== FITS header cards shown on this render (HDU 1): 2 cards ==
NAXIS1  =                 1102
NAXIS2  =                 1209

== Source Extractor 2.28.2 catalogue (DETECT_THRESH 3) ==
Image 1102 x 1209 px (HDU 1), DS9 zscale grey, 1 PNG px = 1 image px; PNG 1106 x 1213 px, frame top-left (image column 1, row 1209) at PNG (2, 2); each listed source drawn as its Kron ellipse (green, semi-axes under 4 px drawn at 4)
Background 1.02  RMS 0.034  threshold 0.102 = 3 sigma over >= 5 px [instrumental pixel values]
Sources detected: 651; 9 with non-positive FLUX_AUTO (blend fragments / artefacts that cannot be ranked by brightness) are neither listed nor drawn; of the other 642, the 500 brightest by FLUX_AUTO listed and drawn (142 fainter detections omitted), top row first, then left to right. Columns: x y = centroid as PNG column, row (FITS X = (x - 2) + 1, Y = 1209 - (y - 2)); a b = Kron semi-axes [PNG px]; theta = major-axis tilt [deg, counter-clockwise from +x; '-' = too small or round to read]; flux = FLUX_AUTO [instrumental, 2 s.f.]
================================
Reproduce the listing with "catalogue" changed to "catalog" and nothing else altered.

Output »
== FITS header cards shown on this render (HDU 1): 2 cards ==
NAXIS1  =                 1102
NAXIS2  =                 1209

== Source Extractor 2.28.2 catalog (DETECT_THRESH 3) ==
Image 1102 x 1209 px (HDU 1), DS9 zscale grey, 1 PNG px = 1 image px; PNG 1106 x 1213 px, frame top-left (image column 1, row 1209) at PNG (2, 2); each listed source drawn as its Kron ellipse (green, semi-axes under 4 px drawn at 4)
Background 1.02  RMS 0.034  threshold 0.102 = 3 sigma over >= 5 px [instrumental pixel values]
Sources detected: 651; 9 with non-positive FLUX_AUTO (blend fragments / artefacts that cannot be ranked by brightness) are neither listed nor drawn; of the other 642, the 500 brightest by FLUX_AUTO listed and drawn (142 fainter detections omitted), top row first, then left to right. Columns: x y = centroid as PNG column, row (FITS X = (x - 2) + 1, Y = 1209 - (y - 2)); a b = Kron semi-axes [PNG px]; theta = major-axis tilt [deg, counter-clockwise from +x; '-' = too small or round to read]; flux = FLUX_AUTO [instrumental, 2 s.f.]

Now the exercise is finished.